[Collected data entries]

══════

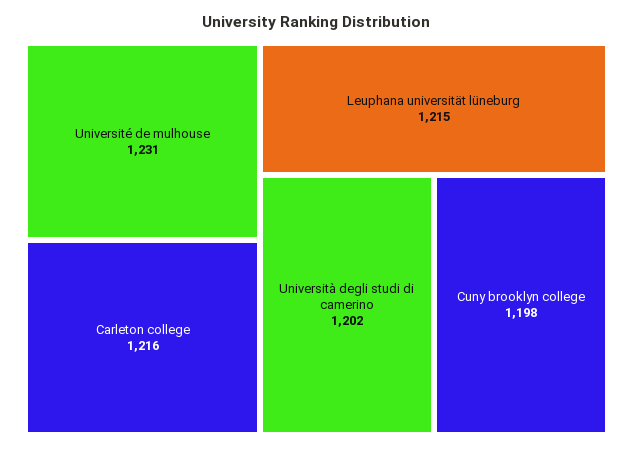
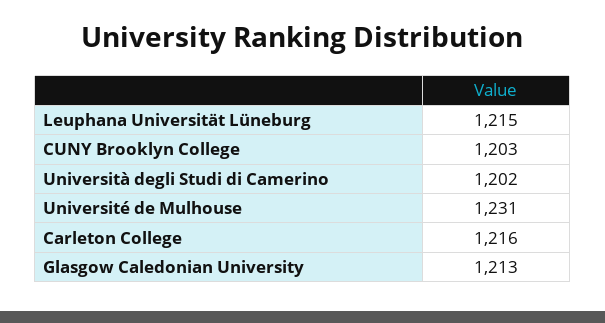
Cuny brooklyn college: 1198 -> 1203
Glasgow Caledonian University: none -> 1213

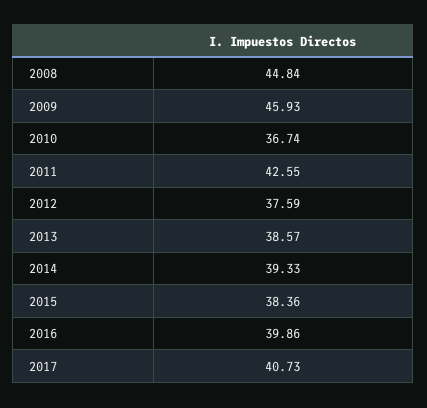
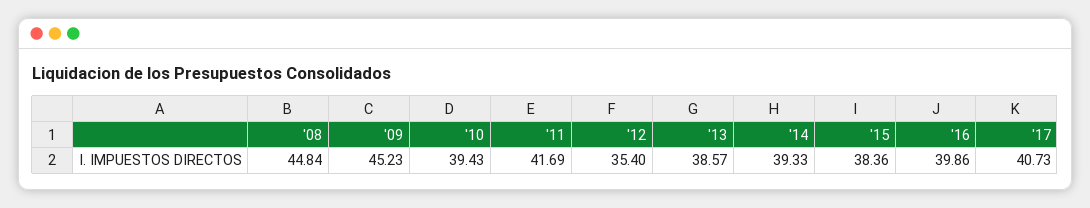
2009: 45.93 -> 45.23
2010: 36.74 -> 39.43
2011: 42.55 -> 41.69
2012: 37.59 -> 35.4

══════

Your goal - Your task is to return the entries above exactly, with no pictures.

Task output -
Cuny brooklyn college: 1198 -> 1203
Glasgow Caledonian University: none -> 1213

2009: 45.93 -> 45.23
2010: 36.74 -> 39.43
2011: 42.55 -> 41.69
2012: 37.59 -> 35.4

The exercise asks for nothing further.